Pedro no nos permite confundir a los falsos maestros con creyentes sinceros que pueden diferir en entendimiento. Más bien, los muestra por lo que son: rebeldes insolentes que desprecian la autoridad y se exaltan a sí mismos. Son “atrevidos y contumaces” (v.10), reclamando autoridad aun sobre seres espirituales, cuando Judas nos recuerda que aun Miguel el arcángel dijo: “El Señor te reprenda” (Judas 9). Su arrogancia revela su ceguera a la verdad: la verdadera autoridad proviene sólo del Señor.
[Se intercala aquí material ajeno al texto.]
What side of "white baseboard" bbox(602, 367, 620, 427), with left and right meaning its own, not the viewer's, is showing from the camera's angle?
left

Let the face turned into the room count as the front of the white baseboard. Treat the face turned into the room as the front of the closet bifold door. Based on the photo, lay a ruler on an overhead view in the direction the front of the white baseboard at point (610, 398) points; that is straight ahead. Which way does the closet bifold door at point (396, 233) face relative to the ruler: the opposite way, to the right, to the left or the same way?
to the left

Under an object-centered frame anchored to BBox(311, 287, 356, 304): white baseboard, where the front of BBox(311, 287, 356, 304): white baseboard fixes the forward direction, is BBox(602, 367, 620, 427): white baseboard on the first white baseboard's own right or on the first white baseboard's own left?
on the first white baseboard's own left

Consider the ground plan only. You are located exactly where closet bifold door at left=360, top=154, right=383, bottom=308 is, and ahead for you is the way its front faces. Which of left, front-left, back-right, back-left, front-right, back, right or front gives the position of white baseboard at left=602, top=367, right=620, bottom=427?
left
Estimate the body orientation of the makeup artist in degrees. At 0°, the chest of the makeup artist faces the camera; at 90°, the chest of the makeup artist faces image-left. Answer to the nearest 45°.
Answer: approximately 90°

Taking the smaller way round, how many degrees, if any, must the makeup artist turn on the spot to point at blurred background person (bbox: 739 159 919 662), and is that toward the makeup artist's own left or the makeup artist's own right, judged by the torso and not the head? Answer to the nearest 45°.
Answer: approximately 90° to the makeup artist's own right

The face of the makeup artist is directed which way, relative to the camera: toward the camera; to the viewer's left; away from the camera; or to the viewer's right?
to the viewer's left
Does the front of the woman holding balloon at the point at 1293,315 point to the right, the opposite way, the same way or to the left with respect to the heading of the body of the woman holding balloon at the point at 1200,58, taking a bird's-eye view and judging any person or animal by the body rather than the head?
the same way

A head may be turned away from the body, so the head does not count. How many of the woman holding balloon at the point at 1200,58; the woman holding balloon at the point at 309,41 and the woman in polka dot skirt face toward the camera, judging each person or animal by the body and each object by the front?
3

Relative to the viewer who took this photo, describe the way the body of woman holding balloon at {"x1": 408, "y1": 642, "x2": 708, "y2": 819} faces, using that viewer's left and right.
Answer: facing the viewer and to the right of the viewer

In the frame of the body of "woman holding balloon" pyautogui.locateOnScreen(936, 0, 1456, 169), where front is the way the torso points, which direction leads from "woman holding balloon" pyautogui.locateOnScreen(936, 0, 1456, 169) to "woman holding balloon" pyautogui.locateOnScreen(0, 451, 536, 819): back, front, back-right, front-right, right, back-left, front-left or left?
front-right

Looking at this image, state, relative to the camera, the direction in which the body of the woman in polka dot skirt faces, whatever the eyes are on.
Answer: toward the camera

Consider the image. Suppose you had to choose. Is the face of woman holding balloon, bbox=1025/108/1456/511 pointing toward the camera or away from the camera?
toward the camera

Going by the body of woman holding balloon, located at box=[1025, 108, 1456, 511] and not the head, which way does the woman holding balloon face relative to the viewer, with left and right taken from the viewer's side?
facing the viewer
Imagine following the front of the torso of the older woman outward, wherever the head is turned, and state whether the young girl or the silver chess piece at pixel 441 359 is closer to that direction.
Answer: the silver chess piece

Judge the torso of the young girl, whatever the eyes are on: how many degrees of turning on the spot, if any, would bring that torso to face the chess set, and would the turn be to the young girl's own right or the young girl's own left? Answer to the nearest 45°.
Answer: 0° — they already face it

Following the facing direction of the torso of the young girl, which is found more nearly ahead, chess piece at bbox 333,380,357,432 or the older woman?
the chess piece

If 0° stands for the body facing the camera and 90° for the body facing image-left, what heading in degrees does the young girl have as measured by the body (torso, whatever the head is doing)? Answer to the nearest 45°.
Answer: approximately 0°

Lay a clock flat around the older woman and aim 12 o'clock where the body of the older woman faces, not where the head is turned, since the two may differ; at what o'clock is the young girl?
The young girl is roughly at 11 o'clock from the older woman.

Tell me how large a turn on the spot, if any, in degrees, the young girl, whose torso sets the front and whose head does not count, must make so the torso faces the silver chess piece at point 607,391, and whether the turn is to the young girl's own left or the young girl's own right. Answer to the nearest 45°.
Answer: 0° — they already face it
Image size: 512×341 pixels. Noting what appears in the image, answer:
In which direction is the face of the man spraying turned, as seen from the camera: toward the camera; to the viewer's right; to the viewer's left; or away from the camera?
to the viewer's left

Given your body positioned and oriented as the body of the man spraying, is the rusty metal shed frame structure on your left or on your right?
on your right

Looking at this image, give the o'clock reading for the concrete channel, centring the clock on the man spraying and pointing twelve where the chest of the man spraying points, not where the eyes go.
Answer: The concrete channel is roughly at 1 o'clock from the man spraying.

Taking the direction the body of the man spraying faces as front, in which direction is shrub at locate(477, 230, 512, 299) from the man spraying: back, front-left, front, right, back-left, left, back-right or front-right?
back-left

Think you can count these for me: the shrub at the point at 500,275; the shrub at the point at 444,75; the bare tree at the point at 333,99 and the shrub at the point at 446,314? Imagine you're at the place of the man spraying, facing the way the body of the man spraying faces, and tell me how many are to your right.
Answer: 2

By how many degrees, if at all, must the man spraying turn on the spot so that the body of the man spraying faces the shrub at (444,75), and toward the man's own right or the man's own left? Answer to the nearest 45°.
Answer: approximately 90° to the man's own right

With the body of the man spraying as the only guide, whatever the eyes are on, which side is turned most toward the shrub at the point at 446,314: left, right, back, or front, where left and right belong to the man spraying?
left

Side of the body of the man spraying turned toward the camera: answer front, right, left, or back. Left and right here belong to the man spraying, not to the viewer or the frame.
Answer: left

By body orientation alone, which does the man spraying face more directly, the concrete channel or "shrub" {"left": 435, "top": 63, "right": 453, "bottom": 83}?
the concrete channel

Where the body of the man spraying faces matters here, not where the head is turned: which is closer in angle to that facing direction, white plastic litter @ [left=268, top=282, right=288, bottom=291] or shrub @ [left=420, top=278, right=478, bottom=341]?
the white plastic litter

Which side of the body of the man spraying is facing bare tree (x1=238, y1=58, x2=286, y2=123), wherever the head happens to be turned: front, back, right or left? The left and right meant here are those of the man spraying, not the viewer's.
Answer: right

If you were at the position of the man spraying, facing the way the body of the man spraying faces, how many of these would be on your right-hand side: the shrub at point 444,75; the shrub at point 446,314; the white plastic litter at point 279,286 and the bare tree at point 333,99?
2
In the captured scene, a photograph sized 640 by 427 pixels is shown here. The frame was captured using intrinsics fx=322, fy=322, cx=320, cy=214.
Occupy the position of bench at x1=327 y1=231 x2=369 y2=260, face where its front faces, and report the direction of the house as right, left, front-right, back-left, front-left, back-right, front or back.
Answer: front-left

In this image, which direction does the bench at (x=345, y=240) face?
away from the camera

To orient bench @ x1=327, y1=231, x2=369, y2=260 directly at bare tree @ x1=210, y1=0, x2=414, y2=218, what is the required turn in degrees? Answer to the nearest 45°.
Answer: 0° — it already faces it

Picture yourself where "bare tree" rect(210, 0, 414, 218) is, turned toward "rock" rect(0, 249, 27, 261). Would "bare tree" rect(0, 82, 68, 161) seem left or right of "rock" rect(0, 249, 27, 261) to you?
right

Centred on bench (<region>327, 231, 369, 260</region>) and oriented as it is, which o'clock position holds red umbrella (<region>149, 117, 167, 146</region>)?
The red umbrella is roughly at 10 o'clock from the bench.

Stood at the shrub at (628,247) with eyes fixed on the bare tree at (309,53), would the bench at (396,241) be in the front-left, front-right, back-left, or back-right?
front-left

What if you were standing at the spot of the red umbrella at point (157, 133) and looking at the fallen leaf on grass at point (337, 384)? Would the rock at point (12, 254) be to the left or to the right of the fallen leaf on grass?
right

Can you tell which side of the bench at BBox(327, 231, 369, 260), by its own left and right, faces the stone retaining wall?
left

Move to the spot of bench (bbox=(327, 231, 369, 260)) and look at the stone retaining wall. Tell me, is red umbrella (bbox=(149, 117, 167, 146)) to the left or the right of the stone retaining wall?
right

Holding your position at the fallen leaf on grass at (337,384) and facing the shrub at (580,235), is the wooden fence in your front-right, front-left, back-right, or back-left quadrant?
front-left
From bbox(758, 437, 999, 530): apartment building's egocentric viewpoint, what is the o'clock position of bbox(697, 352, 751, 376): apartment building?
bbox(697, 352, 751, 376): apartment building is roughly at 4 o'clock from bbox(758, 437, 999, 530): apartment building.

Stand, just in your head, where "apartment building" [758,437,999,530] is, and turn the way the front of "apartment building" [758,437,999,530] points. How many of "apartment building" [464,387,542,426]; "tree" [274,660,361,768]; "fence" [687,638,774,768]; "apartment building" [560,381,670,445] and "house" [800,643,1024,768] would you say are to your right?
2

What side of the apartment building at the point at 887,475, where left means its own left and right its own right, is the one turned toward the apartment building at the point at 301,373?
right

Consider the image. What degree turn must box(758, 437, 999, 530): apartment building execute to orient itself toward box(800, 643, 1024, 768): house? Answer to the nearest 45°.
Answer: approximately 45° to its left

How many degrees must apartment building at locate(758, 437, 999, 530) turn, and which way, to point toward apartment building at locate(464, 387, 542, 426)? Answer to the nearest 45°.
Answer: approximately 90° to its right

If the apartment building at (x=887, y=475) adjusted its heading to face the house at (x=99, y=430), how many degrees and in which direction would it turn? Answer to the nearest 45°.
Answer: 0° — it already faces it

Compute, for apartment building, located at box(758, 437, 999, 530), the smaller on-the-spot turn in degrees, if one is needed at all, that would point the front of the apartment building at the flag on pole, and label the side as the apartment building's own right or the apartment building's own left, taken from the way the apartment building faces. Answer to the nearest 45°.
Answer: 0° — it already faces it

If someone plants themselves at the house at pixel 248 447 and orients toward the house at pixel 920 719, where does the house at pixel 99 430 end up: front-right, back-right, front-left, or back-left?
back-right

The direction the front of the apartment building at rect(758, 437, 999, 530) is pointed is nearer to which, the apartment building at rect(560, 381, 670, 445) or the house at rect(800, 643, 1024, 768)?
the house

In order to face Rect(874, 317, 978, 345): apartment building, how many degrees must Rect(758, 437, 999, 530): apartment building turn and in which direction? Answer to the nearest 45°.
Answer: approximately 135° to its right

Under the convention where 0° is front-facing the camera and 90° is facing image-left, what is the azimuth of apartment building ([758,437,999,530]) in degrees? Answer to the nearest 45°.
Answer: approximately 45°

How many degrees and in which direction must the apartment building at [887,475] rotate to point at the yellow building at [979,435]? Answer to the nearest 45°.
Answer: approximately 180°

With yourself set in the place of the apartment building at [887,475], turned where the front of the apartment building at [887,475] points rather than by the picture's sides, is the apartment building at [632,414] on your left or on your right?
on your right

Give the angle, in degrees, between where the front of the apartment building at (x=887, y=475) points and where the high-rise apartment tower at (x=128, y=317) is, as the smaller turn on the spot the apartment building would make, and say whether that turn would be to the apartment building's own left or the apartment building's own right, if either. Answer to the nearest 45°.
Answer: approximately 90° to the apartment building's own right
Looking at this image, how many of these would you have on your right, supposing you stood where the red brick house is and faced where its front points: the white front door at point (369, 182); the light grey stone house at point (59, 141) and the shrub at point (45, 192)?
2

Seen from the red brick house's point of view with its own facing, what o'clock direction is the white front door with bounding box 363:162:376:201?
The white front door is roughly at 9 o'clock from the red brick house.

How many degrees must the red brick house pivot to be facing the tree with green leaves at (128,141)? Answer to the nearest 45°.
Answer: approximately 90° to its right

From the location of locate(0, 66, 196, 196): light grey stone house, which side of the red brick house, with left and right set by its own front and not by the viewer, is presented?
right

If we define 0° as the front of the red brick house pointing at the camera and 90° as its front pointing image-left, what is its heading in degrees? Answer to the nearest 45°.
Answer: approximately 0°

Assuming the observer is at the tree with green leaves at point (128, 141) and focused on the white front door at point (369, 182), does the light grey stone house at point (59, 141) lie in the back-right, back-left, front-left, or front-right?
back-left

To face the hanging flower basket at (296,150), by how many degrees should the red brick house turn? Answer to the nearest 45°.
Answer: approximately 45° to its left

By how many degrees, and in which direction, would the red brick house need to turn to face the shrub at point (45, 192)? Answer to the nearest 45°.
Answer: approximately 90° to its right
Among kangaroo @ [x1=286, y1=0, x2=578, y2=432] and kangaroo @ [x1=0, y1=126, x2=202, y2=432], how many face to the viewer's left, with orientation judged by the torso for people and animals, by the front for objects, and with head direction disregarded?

Pedro los compara con “animales irracionales, nacidos para presa y destrucción” (v.12). Como bestias salvajes impulsadas por el instinto, estos maestros son gobernados por el apetito y la auto-gratificación. Exhiben su corrupción sin vergüenza, “teniendo por delicia el gozar de deleites cada día” (v.13), mostrando que su pecado no está escondido sino descaradamente mostrado. Peor aún, se infiltran en la comunión de los creyentes, “manchándose y contaminándose mientras se recrean con vosotros en sus banquetes” (v.13). Su presencia en medio de la iglesia no es accidental: es parasitaria.
La raíz de su corrupción se revela en sus corazones: “tienen los ojos llenos de adulterio, no se sacian de pecar, seducen a las almas inconstantes, y tienen el corazón habituado a la codicia” (v.14). No son movidos por amor a Dios ni a Su pueblo, sino por la ganancia propia. Exigen atención, deseando estar en el centro, como si la gloria les perteneciera. Pero Isaías nos recuerda que el Señor dice: “Mi gloria, pues, no la daré a otro” (Isaías 42:8).
Para los creyentes, el llamado es claro: no se dejen arrastrar por tales voces. Su fin es destrucción, y su jactancia es inútil frente a la autoridad de Cristo, quien reina como el verdadero Señor de la historia. Mientras ellos se hacen los protagonistas de sus propias historias, la Escritura nos afirma en la realidad de que sólo Cristo tiene toda autoridad en el cielo y en la tierra (Mateo 28:18). Pongan los ojos en Él, y no serán movidos por la arrogancia de los hombres.